«Si l'on veut encore voir des manchots empereurs dans 50 ou 100 ans, il faut réagir maintenant», avertit Christophe Barbraud, conseiller scientifique sur le film L'Empereur, qui constate au fil de ses expéditions l'impact des activités humaines sur ce volatile devenu icône de l'Antarctique.

Héros de l'extrême, le grand oiseau du Continent blanc a su jusqu'ici s'adapter à la région la plus inhospitalière du Globe, seul même à pouvoir s'y reproduire en hiver.

Mais comme l'ours au pôle Nord, l'animal totem du pôle Sud pourrait avoir du mal à résister à un réchauffement planétaire au rythme inédit, lié à des actions menées pourtant loin de chez lui.

Source de préoccupation majeure, le sort de la banquise, qui fonctionne comme un immense garde-manger en attirant en dessous krill (bancs de minuscules crevettes, NDLR) et autres mets prisés des oiseaux, explique le chercheur au Centre d'études biologiques de Chizé (CNRS-Université de La Rochelle).

«Le Giec prédit à partir de 2030 une diminution de l'étendue de la glace de mer dérivante. Ça, ça aura un impact, sur le manchot empereur comme sur le manchot Adélie», ajoute ce spécialiste des oiseaux marins polaires.

L'empereur en a d'ailleurs eu un avant-goût à la fin des années 70, quand sa population a été réduite de moitié en Terre Adélie, pour cause de disparition de portions de banquise après une période de chaleur prolongée.

Depuis cinq ans, un autre phénomène frappe aussi la région, conduisant à «une énorme mortalité des poussins»: l'expansion, sous l'effet de vents jamais vus, de portions de glace compacte, contraignant les adultes à des trajets toujours plus longs - parfois 100 km - entre la colonie et la mer nourricière.

«Les parents passent du temps à chercher de la nourriture, et nourrissent peu les petits, qui meurent sous-alimentés», a constaté M. Barbraud, familier de ce terrain depuis son 1er hivernage en 1992 à la station Dumont d'Urville en compagnie d'un certain Luc Jacquet, futur auteur de «La marche de l'empereur» puis de «L'empereur».

Des poussins morts d'hypothermie

«Cette année encore, c'est une reproduction assez catastrophique», décrit l'écologue. «Ce changement de régime de vent se voit sur plusieurs décennies: c'est une tendance, en partie liée au changement climatique, et probablement aussi au trou dans la couche d'ozone».

Or les empereurs ne sont pas si nombreux: 600 000 à 800 000 individus, répartis dans 47 colonies recensées par GPS - dont une poignée suivit depuis une cinquantaine d'années.

Selon des projections basées sur la répartition des colonies et la glace de mer, une diminution de la population d'ici 2100 est probable, deux tiers des colonies auront diminué de plus de 50 %, et 20 % d'entre elles seront au bord de l'extinction, indique M. Barbraud, dans un «plaidoyer pour la biodiversité antarctique» co-signé avec Luc Jacquet.

Pour couronner le tout, le manchot doit aussi faire avec une nouveauté: la pluie.

Le scientifique l'a expérimenté lui-même, il y a trois ans, au terme de neuf jours au-dessus de 0°. «Une catastrophe» pour les poussins, qui meurent d'hypothermie, car leur duvet, qui deviendra plus tard plumage étanche, gèle sous l'averse.

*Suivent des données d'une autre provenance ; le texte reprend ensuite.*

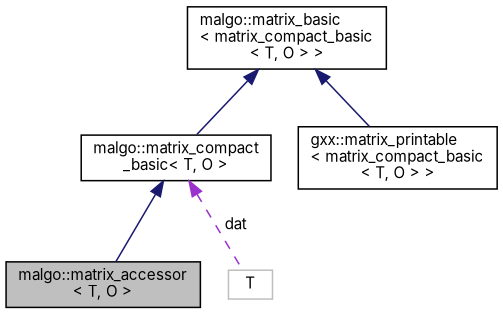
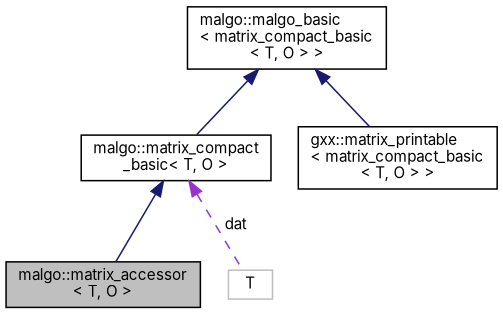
  digraph {
    fontname=Inter
    node [color=black fillcolor=white fontname=Inter fontsize=10 shape=record style=filled]
    edge [color=midnightblue dir=back fontname=Inter fontsize=10 labelfontname=Helvetica labelfontsize=10 style=solid]
    n1 [fillcolor=grey75 fontcolor=black height=0.2 label="malgo::matrix_accessor\l\< T, O \>" width=0.4]
    n2 [height=0.2 label="malgo::matrix_compact\l_basic\< T, O \>" width=0.4]
    n3 [color=grey75 height=0.2 label=T width=0.4]
-   n4 [height=0.2 label="malgo::matrix_basic\l\< matrix_compact_basic\l\< T, O \> \>" width=0.4]
+   n4 [height=0.2 label="malgo::malgo_basic\l\< matrix_compact_basic\l\< T, O \> \>" width=0.4]
    n5 [height=0.2 label="gxx::matrix_printable\l\< matrix_compact_basic\l\< T, O \> \>" width=0.4]
    n2 -> n1
    n2 -> n3 [color=darkorchid3 label=" dat" style=dashed]
    n4 -> n2
    n4 -> n5
  }
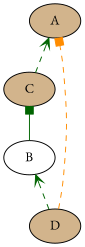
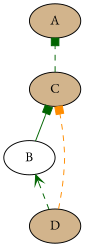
  digraph {
    fontname="EB Garamond"
    rankdir=BT
    node [fillcolor=tan fontname="EB Garamond" style=filled]
    edge [arrowhead=box color=darkgreen fontname="EB Garamond" style=dashed]
    B [fillcolor=white]
    C
    A
    D
    B -> C [style=""]
-   C -> A [arrowhead=vee]
+   C -> A
    D -> B [arrowhead=vee]
-   D -> A [color=darkorange]
+   D -> C [color=darkorange]
  }
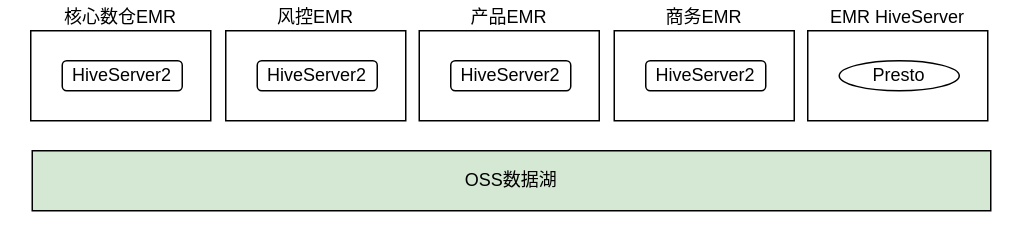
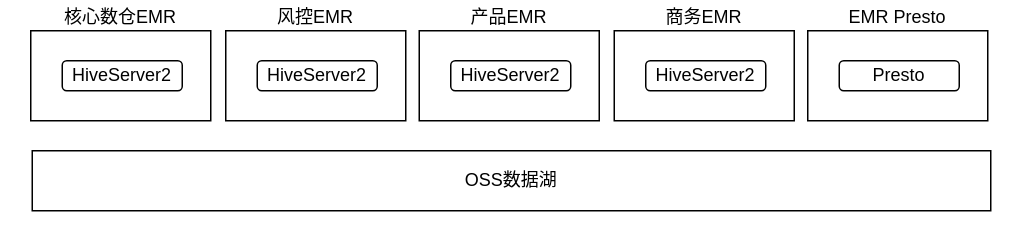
  <mxCell id="0" />
  <mxCell id="1" parent="0" />
  <mxCell id="2" value="核心数仓EMR" style="rounded=0;whiteSpace=wrap;html=1;labelPosition=center;verticalLabelPosition=top;align=center;verticalAlign=bottom;" vertex="1" parent="1"><mxGeometry x="20" y="20" width="120" height="60" as="geometry" /></mxCell>
  <mxCell id="3" value="HiveServer2" style="rounded=1;whiteSpace=wrap;html=1;" vertex="1" parent="1"><mxGeometry x="41" y="40" width="80" height="20" as="geometry" /></mxCell>
  <mxCell id="4" value="风控EMR" style="rounded=0;whiteSpace=wrap;html=1;labelPosition=center;verticalLabelPosition=top;align=center;verticalAlign=bottom;" vertex="1" parent="1"><mxGeometry x="150" y="20" width="120" height="60" as="geometry" /></mxCell>
  <mxCell id="5" value="HiveServer2" style="rounded=1;whiteSpace=wrap;html=1;" vertex="1" parent="1"><mxGeometry x="171" y="40" width="80" height="20" as="geometry" /></mxCell>
  <mxCell id="6" value="产品EMR" style="rounded=0;whiteSpace=wrap;html=1;labelPosition=center;verticalLabelPosition=top;align=center;verticalAlign=bottom;" vertex="1" parent="1"><mxGeometry x="279" y="20" width="120" height="60" as="geometry" /></mxCell>
  <mxCell id="7" value="HiveServer2" style="rounded=1;whiteSpace=wrap;html=1;" vertex="1" parent="1"><mxGeometry x="300" y="40" width="80" height="20" as="geometry" /></mxCell>
  <mxCell id="8" value="商务EMR" style="rounded=0;whiteSpace=wrap;html=1;labelPosition=center;verticalLabelPosition=top;align=center;verticalAlign=bottom;" vertex="1" parent="1"><mxGeometry x="409" y="20" width="120" height="60" as="geometry" /></mxCell>
  <mxCell id="9" value="HiveServer2" style="rounded=1;whiteSpace=wrap;html=1;" vertex="1" parent="1"><mxGeometry x="430" y="40" width="80" height="20" as="geometry" /></mxCell>
- <mxCell id="10" value="OSS数据湖" style="rounded=0;whiteSpace=wrap;html=1;fillColor=#d5e8d4;" vertex="1" parent="1"><mxGeometry x="21" y="100" width="639" height="40" as="geometry" /></mxCell>
- <mxCell id="11" value="EMR HiveServer" style="rounded=0;whiteSpace=wrap;html=1;labelPosition=center;verticalLabelPosition=top;align=center;verticalAlign=bottom;" vertex="1" parent="1"><mxGeometry x="538" y="20" width="120" height="60" as="geometry" /></mxCell>
- <mxCell id="12" value="Presto" style="ellipse;whiteSpace=wrap;html=1;" vertex="1" parent="1"><mxGeometry x="559" y="40" width="80" height="20" as="geometry" /></mxCell>
+ <mxCell id="10" value="OSS数据湖" style="rounded=0;whiteSpace=wrap;html=1;" vertex="1" parent="1"><mxGeometry x="21" y="100" width="639" height="40" as="geometry" /></mxCell>
+ <mxCell id="11" value="EMR Presto" style="rounded=0;whiteSpace=wrap;html=1;labelPosition=center;verticalLabelPosition=top;align=center;verticalAlign=bottom;" vertex="1" parent="1"><mxGeometry x="538" y="20" width="120" height="60" as="geometry" /></mxCell>
+ <mxCell id="12" value="Presto" style="rounded=1;whiteSpace=wrap;html=1;" vertex="1" parent="1"><mxGeometry x="559" y="40" width="80" height="20" as="geometry" /></mxCell>
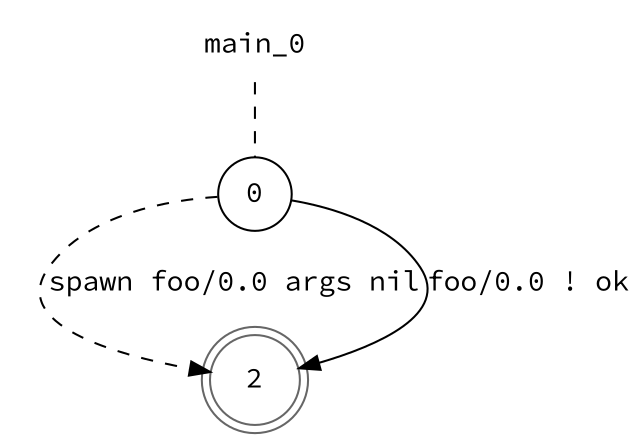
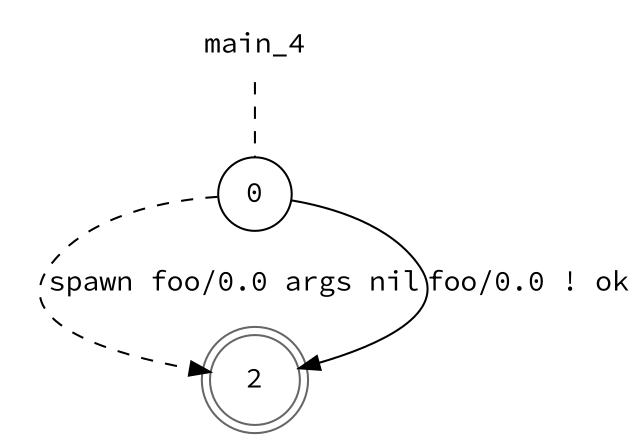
  digraph {
    fontname="Source Code Pro"
    rankdir=TB
    node [color=gray40 fontname="Source Code Pro"]
    edge [fontname="Source Code Pro" style=dashed]
-   n1 [label=main_0 shape=plaintext]
+   n1 [label=main_4 shape=plaintext]
    n2 [color=black label=0 shape=circle]
    n3 [label=2 shape=doublecircle]
    n1 -> n2 [arrowhead=none]
    n2 -> n3 [label="spawn foo/0.0 args nil"]
    n2 -> n3 [label="foo/0.0 ! ok" style=solid]
  }
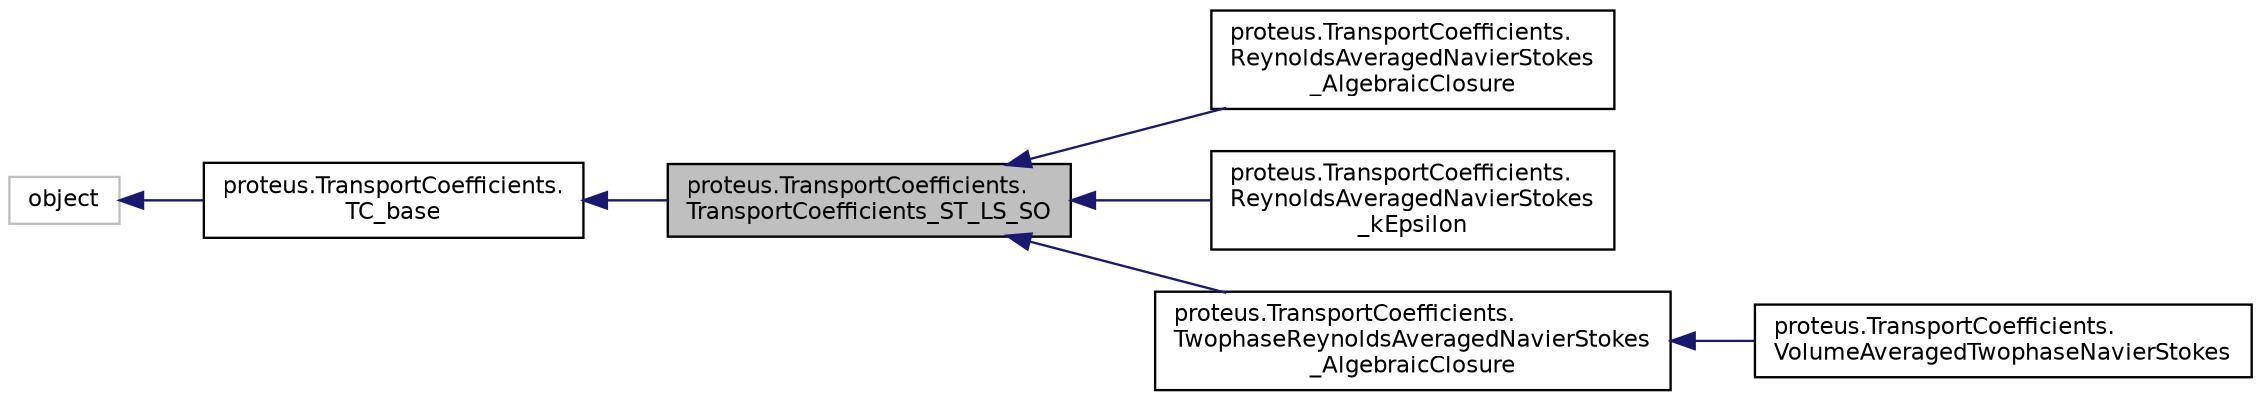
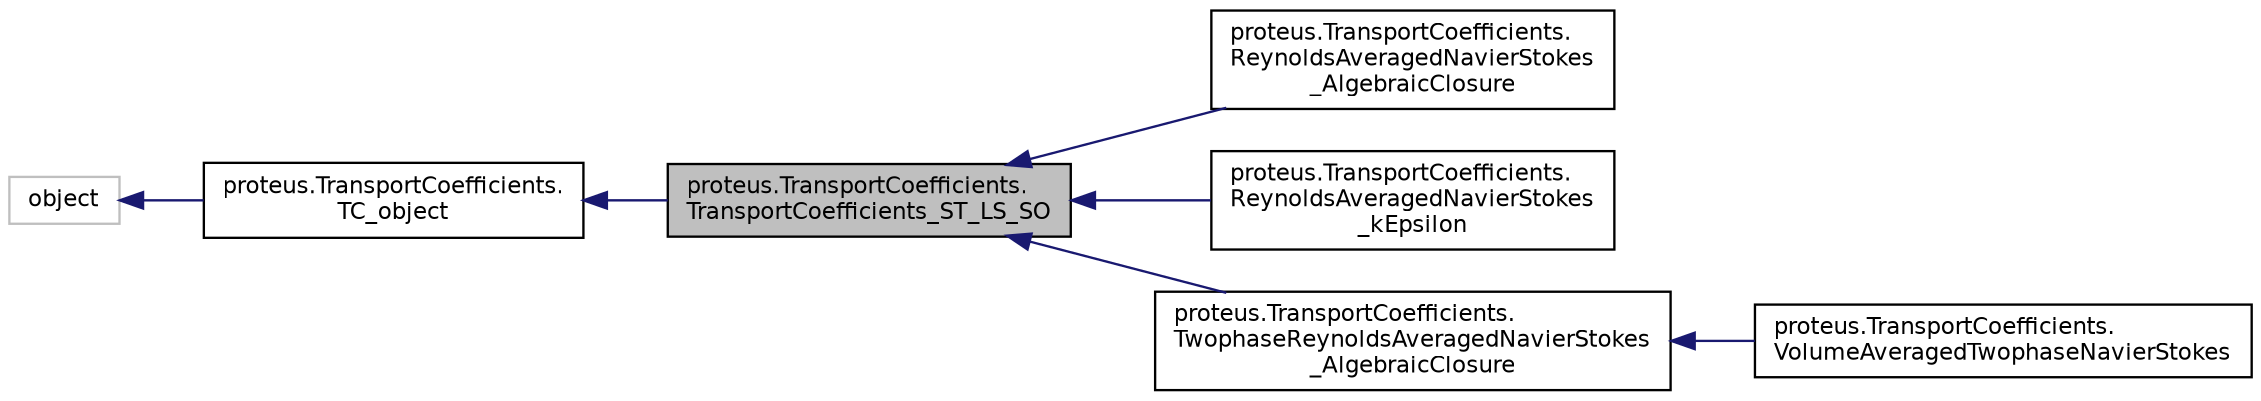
  digraph {
    rankdir=LR
    node [color=black fillcolor=white fontname=Helvetica fontsize=10 shape=record style=filled]
    edge [color=midnightblue dir=back fontname=Helvetica fontsize=10 labelfontname=Helvetica labelfontsize=10 style=solid]
    n1 [fillcolor=grey75 fontcolor=black height=0.2 label="proteus.TransportCoefficients.\lTransportCoefficients_ST_LS_SO" width=0.4]
    n2 [height=0.2 label="proteus.TransportCoefficients.\lReynoldsAveragedNavierStokes\l_AlgebraicClosure" width=0.4]
    n3 [height=0.2 label="proteus.TransportCoefficients.\lReynoldsAveragedNavierStokes\l_kEpsilon" width=0.4]
    n4 [height=0.2 label="proteus.TransportCoefficients.\lTwophaseReynoldsAveragedNavierStokes\l_AlgebraicClosure" width=0.4]
    n5 [height=0.2 label="proteus.TransportCoefficients.\lVolumeAveragedTwophaseNavierStokes" width=0.4]
-   n6 [height=0.2 label="proteus.TransportCoefficients.\lTC_base" width=0.4]
+   n6 [height=0.2 label="proteus.TransportCoefficients.\lTC_object" width=0.4]
    n7 [color=grey75 height=0.2 label=object width=0.4]
    n1 -> n2
    n1 -> n3
    n1 -> n4
    n4 -> n5
    n6 -> n1
    n7 -> n6
  }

Apparus il y a une vingtaine de millions d'années, «le manchot empereur comme le manchot Adélie ont traversé plusieurs cycles glaciaires et interglaciaires: on pourrait dire «il n'y a pas lieu de s'inquiéter». Mais nous sommes inquiets, car le réchauffement actuel est unique par sa rapidité».

«Ces espèces se reproduisent peu fréquemment (un poussin par an), leur capacité d'adaptation par évolution est faible. Quant à changer de site de reproduction, ce sera difficile: un empereur, vu sa taille (1 m), ne va pas pouvoir grimper dans les rochers!», ajoute le chercheur, qui adresse son plaidoyer «à tous», décideurs comme citoyens.

«Cette situation est une conséquence de nos activités. Si l'on veut encore voir le manchot, continuer à profiter de cet émerveillement, c'est maintenant qu'il faut faire attention à ce qu'on fait», souligne-t-il.